**What is required**
Output each entry verbatim. Leave the images out.

**Source material**
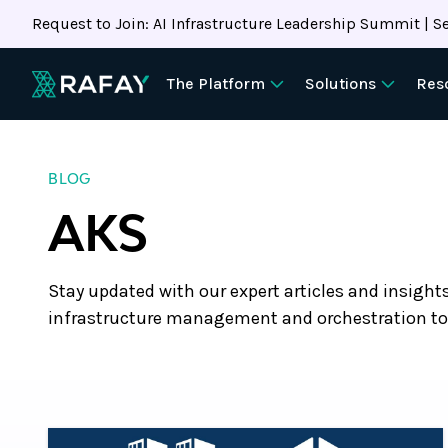
Request to Join: AI Infrastructure Leadership Summit | Se
The Platform
Solutions
Res
BLOG
AKS
Stay updated with our expert articles and insight
infrastructure management and orchestration to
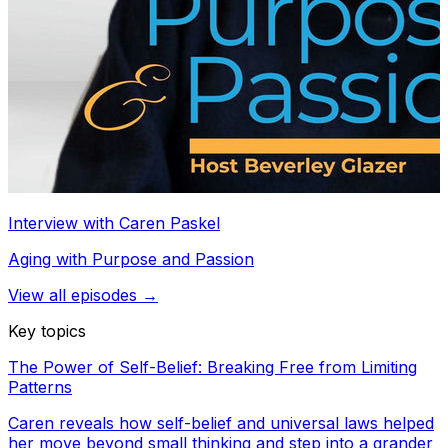
Interview with Caren Paskel
Aging with Purpose and Passion
View all episodes →
Key topics
The Power of Self-Belief: Breaking Free from Limiting
Patterns
Caren reveals how self-belief and universal laws helped
her move beyond small thinking and step into a grander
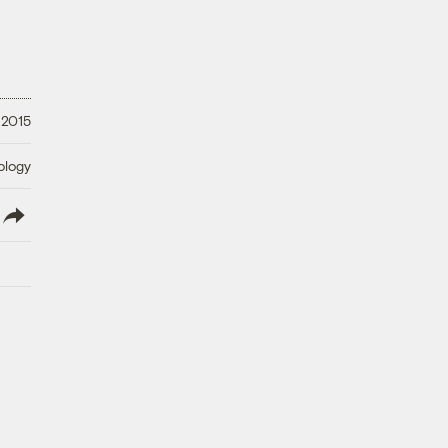
 2015
ology
lish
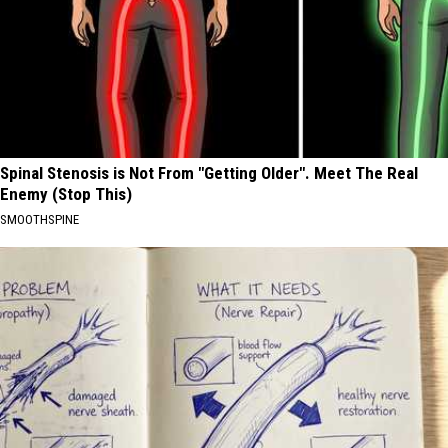
Spinal Stenosis is Not From "Getting Older". Meet The Real
Enemy (Stop This)
SMOOTHSPINE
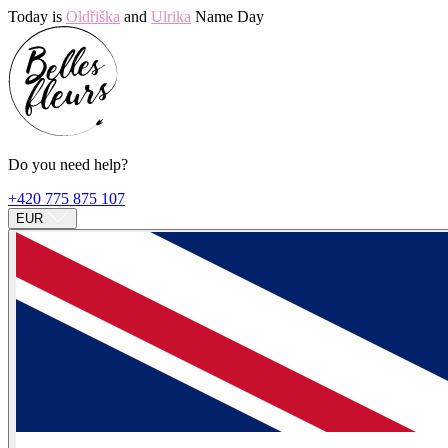
Today is
Oldřiška
and
Ulrika
Name Day
Do you need help?
+420 775 875 107
EUR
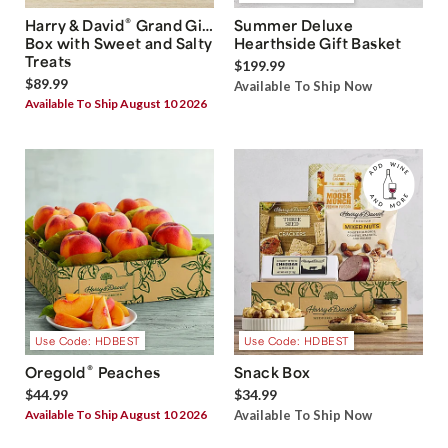
®
Harry & David
Grand Gift
Summer Deluxe
Box with Sweet and Salty
Hearthside Gift Basket
Treats
$199.99
$89.99
Available To Ship Now
Available To Ship August 10 2026
Use Code: HDBEST
Use Code: HDBEST
®
Oregold
Peaches
Snack Box
$44.99
$34.99
Available To Ship August 10 2026
Available To Ship Now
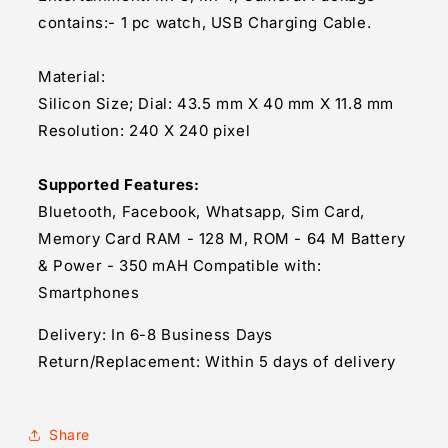
contains:- 1 pc watch, USB Charging Cable.
Material:
Silicon Size; Dial: 43.5 mm X 40 mm X 11.8 mm
Resolution: 240 X 240 pixel
Supported Features:
Bluetooth, Facebook, Whatsapp, Sim Card,
Memory Card RAM - 128 M, ROM - 64 M Battery
& Power - 350 mAH Compatible with:
Smartphones
Delivery: In 6-8 Business Days
Return/Replacement: Within 5 days of delivery
Share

**Result of this exercise**
Request to Join: AI Infrastructure Leadership Summit | Se
The Platform
Solutions
Res
BLOG
AKS
Stay updated with our expert articles and insight
infrastructure management and orchestration to
Interview with Caren Paskel
Aging with Purpose and Passion
View all episodes →
Key topics
The Power of Self-Belief: Breaking Free from Limiting
Patterns
Caren reveals how self-belief and universal laws helped
her move beyond small thinking and step into a grander
 2015
ology
lish
Spinal Stenosis is Not From "Getting Older". Meet The Real
Enemy (Stop This)
SMOOTHSPINE
Today is
Oldřiška
and
Ulrika
Name Day
Do you need help?
+420 775 875 107
EUR
®
Harry & David
Grand Gift
Summer Deluxe
Box with Sweet and Salty
Hearthside Gift Basket
Treats
$199.99
$89.99
Available To Ship Now
Available To Ship August 10 2026
Use Code: HDBEST
Use Code: HDBEST
®
Oregold
Peaches
Snack Box
$44.99
$34.99
Available To Ship August 10 2026
Available To Ship Now
contains:- 1 pc watch, USB Charging Cable.
Material:
Silicon Size; Dial: 43.5 mm X 40 mm X 11.8 mm
Resolution: 240 X 240 pixel
Supported Features:
Bluetooth, Facebook, Whatsapp, Sim Card,
Memory Card RAM - 128 M, ROM - 64 M Battery
& Power - 350 mAH Compatible with:
Smartphones
Delivery: In 6-8 Business Days
Return/Replacement: Within 5 days of delivery
Share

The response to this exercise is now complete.